───── Texto do exercício ─────
O capitalismo realiza um novo salto. O sujeito social amplifica-se. As novas tecnologias estendem a base material de sua reprodução: a informática e a comunicação, que lhe dão uma dimensão realmente global. O capital necessita uma acumulação acelerada para responder ao tamanho dos investimentos em tecnologias cada vez mais sofisticadas, para cobrir os gastos de uma concentração crescente e encontrar as exigências do capital financeiro que depois da flutuação do dólar em 1971 se transformou massivamente em capital especulativo. Por estas razões, o conjunto dos atores do sistema capitalista combateu tanto o keynesianismo e seus pactos sociais entre capital, trabalho e Estado, o desenvolvimento nacional do Sul (o modelo de Bandung, segundo Samir Amin) como o desenvolvimentismo cepalino (na América Latina) e os regimes socialistas. Começou a fase neoliberal do desenvolvimento do capitalismo chamada também o Consenso de Washington. Esta estratégia se traduziu em uma dupla ofensiva, contra o trabalho (diminuição do salário real, desregulação, deslocalização) e contra o Estado (privatizações).
───── Dados apresentados ─────
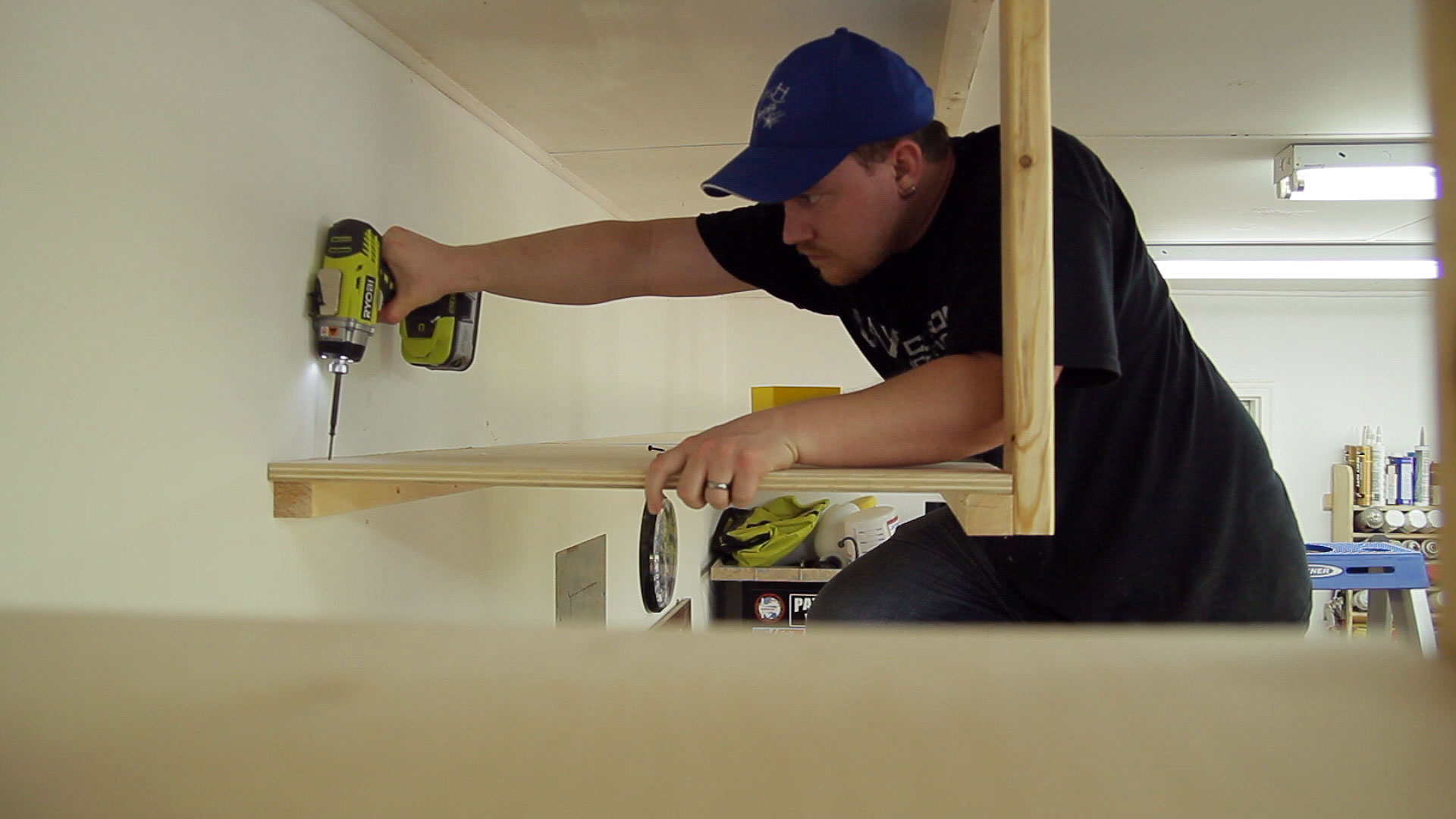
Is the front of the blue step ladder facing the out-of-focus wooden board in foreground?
yes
─────
-- Enunciado --
Transcreva na íntegra o texto sobre a fase neoliberal do capitalismo. A listagem não guarda relação alguma com o texto.

-- Resolução --
O capitalismo realiza um novo salto. O sujeito social amplifica-se. As novas tecnologias estendem a base material de sua reprodução: a informática e a comunicação, que lhe dão uma dimensão realmente global. O capital necessita uma acumulação acelerada para responder ao tamanho dos investimentos em tecnologias cada vez mais sofisticadas, para cobrir os gastos de uma concentração crescente e encontrar as exigências do capital financeiro que depois da flutuação do dólar em 1971 se transformou massivamente em capital especulativo. Por estas razões, o conjunto dos atores do sistema capitalista combateu tanto o keynesianismo e seus pactos sociais entre capital, trabalho e Estado, o desenvolvimento nacional do Sul (o modelo de Bandung, segundo Samir Amin) como o desenvolvimentismo cepalino (na América Latina) e os regimes socialistas. Começou a fase neoliberal do desenvolvimento do capitalismo chamada também o Consenso de Washington. Esta estratégia se traduziu em uma dupla ofensiva, contra o trabalho (diminuição do salário real, desregulação, deslocalização) e contra o Estado (privatizações).